Since the 2008 real estate and stock market crash, some people have been able to get back on their feet and continue to thrive in their careers and businesses. While others have dealt with devastating blows on their real estate, unemployment, and investments that haven’t worked out just the way they thought it would in the long run. So, what happens when it feels like you are so far behind or lost your money and are still facing how to hit your financial goals? Here are four tips from Your Smart Money Moves when you need to regroup and get yourself back on track to achieve financial success.
1.) Been there, done that attitude – People make mistakes and you may have made a few with your money. Maybe you overleveraged yourself in residential or commercial real estate. Possibly you invested in a few private deals with your friends that ending up going south. It could be that you were making a six figure income and aren’t quite at that level anymore. No matter what may be the case, remember that you put yourself in a position just a few short years ago to be able to afford to be part of those prior opportunities. Know that once you’ve been there, with hard work you can get to those investment levels again. Confidence begets confidence.

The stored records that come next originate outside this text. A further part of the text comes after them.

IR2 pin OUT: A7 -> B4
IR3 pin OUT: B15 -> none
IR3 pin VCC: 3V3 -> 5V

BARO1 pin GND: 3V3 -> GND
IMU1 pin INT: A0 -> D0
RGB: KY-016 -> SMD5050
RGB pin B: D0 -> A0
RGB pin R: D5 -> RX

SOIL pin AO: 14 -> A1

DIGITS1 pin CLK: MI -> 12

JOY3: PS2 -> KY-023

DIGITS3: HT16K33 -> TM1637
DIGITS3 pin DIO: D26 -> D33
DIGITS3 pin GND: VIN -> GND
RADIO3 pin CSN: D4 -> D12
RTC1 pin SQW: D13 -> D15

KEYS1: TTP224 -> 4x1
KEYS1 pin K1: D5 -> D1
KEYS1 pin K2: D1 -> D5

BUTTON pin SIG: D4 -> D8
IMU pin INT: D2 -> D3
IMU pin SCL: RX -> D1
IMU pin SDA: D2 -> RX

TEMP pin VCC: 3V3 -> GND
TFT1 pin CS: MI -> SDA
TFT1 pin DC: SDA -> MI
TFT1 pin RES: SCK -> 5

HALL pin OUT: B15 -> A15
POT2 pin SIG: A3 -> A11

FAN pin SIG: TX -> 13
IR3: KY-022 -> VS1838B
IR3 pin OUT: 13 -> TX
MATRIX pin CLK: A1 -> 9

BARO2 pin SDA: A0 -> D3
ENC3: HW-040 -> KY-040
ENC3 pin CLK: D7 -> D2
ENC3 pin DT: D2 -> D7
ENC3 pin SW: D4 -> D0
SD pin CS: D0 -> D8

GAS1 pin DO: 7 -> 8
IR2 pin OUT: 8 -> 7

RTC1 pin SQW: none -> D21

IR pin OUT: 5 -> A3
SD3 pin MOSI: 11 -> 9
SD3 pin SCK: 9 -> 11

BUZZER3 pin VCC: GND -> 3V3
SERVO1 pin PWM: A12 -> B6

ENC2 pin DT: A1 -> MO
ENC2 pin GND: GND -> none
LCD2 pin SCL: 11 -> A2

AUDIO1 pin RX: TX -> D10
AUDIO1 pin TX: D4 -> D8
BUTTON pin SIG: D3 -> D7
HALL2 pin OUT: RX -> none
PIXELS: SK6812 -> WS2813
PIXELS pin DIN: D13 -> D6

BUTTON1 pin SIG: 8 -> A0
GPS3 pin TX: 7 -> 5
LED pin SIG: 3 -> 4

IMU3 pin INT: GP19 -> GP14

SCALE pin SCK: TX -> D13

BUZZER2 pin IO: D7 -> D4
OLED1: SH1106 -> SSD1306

2.) Remember, revenue drives the engine of wealth – If you feel like you are way behind, nothing solves problems better than generating revenue. You need to think in round two about getting multiple streams of income rather than depending just on your corporate job. If you own a business, be certain that you have different lines of revenue in case of economic or industry changes. Focus on continuing to grow your skills in technology, language, and education to be sure that you can drive more and more revenue for your family.
3.) Revisit your goals and financial plans – I’ve found over the years that most poor decisions come because you are too emotionally invested in your decisions. Make sure to hire a competent Private CFO®, financial advisor, and/or CPA who you can bounce important financial decisions off of before you make them. You should review your goals to figure out how much you need to save and use much more conservative assumptions in your overall plan. Make sure to avoid really risky or leveraged decisions that hurt you in round one.
4.) Be the turtle in round two- The turtle is all about getting rich slowly. If you start to have a ton of excess cash flow or come into lump sums of money, don’t be bashful about building a slow growth plan. Don’t worry about your friend that tells you they hit some stock deal or got some piece of real estate rock bottom. Most of the time it probably isn’t true anyway. Bank your cash in round two and the turtle will win the race.
No matter what age you are or how far behind you may be after the past three to four years, financial success can still be achieved. The great Milton Hershey went bankrupt twice before he hit Hershey fame, and most others who have climbed the mountain of success did it with great failures along the way. If you feel like you’ve lost it all, then maybe you are further up the mountain than you think!